La France bombarde l'Etat islamique en Syrie pour la deuxième fois

Le raid aérien, mené par deux Rafale, a visé un camp d'entraînement des jihadistes à Raqqa, dans le nord du pays.

Des chasseurs Rafale, le 27 septembre 2015, au-dessus de la Syrie.
Des chasseurs Rafale, le 27 septembre 2015, au-dessus de la Syrie. (AFP / ECPAD / EMA / ARMEE DE L'AIR)

L'armée française a mené dans la nuit de jeudi à vendredi 9 octobre une nouvelle attaque contre les jihadistes de l'Etat islamique en Syrie. La deuxième depuis le début de son intervention dans le conflit syrien. Le ministre de la Défense, Jean-Yves Le Drian, l'a annoncé, vendredi matin, au micro d'Europe 1, au moment où la Russie intensifie ses raids en Syrie. Deux Rafale ont largué leurs bombes sur un camp d'entraînement, à Raqqa, le fief des jihadistes dans le nord du pays, a précisé le ministre. D'autres raids aériens suivront, a-t-il assuré.

EUROPE 1

Fin septembre, lors des premières frappes françaises, six avions de chasse avaient été engagés pour détruire un autre camp d'entraînement. Cette fois, les bombes à guidage laser avaient été lâchées au-dessus de Deir ez-Zor, dans l'est du pays. Ce premier raid avait fait trente morts, dont douze enfants-soldats, selon l'ONG  Observatoire syrien des droits de l'homme (OSDH).
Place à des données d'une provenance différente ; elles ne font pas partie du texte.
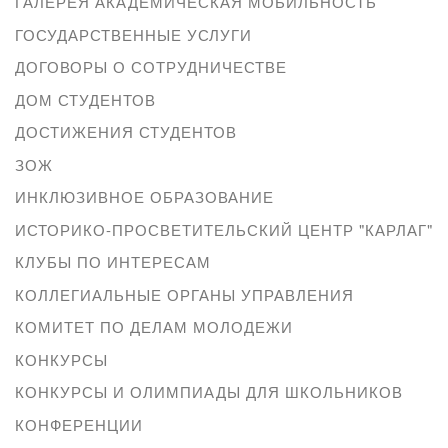
ГАЛЕРЕЯ АКАДЕМИЧЕСКАЯ МОБИЛЬНОСТЬ
ГОСУДАРСТВЕННЫЕ УСЛУГИ
ДОГОВОРЫ О СОТРУДНИЧЕСТВЕ
ДОМ СТУДЕНТОВ
ДОСТИЖЕНИЯ СТУДЕНТОВ
ЗОЖ
ИНКЛЮЗИВНОЕ ОБРАЗОВАНИЕ
ИСТОРИКО-ПРОСВЕТИТЕЛЬСКИЙ ЦЕНТР "КАРЛАГ"
КЛУБЫ ПО ИНТЕРЕСАМ
КОЛЛЕГИАЛЬНЫЕ ОРГАНЫ УПРАВЛЕНИЯ
КОМИТЕТ ПО ДЕЛАМ МОЛОДЕЖИ
КОНКУРСЫ
КОНКУРСЫ И ОЛИМПИАДЫ ДЛЯ ШКОЛЬНИКОВ
КОНФЕРЕНЦИИ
"80 à 90%" des frappes russes "ne visent pas Daech"

A l'instar de ses alliés américains, le ministre de la Défense met aussi en doute les véritables objectifs des frappes russes. "Les actions militaires russes depuis une dizaine de jours ne visent pas Daech [l'Etat islamique], elles visent en priorité [à préserver] la sécurité de Bachar Al-Assad", a déclaré le ministre. Jean-Yves Le Drian estime à "80-90%" la proportion des frappes russes consacrée à ce second objectif.